Have you ever wondered why your grumpy teenager doesn't want to talk to you? Lisa Damour, Ph.D., Director of Laurel's Center for Research on Girls, addresses this very topic in her latest New York Times column
In it she talks about how hard it can be to help the upset adolescent who turns down an invitation to talk, and offers up ways in which parents can be more useful to their teens when faced with their unwillingness to open up.

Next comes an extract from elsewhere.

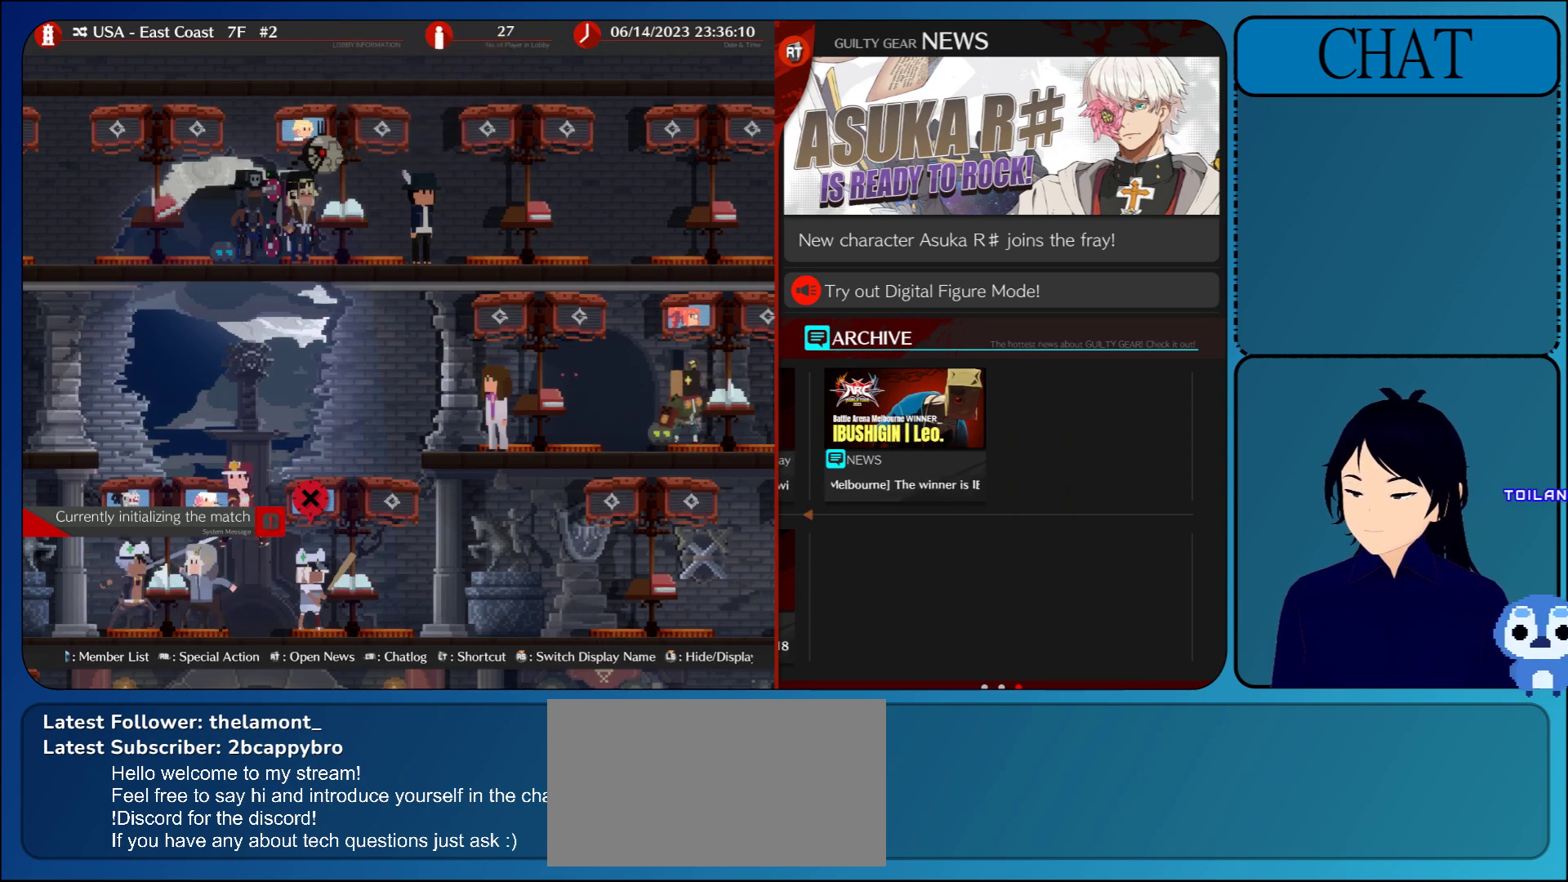
{"buttons": [], "left_stick": "left", "events": []}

In her column, Lisa states that "These interactions usually unfold in an awkward and predictable sequence. We earnestly ask, 'Is everything O.K.?' and our teenager responds with a full stop 'No,' an insincere 'Yeah' or freezes us out while fielding a flurry of texts. We then tend to nurse a sense of injury that our teenager has rebuffed our loving support. To better ease our own minds and be more useful to our teenagers, Lisa highlights some of the ordinary, if not overlooked, explanations for their reticence including the worry that parents will have the wrong reaction, the anticipation of negative repercussions, and the thought that simply talking about the problem does not feel like a solution. She states, "There's more value in providing tender, generic support than we might imagine. It is difficult for teenagers to maintain perspective all the time.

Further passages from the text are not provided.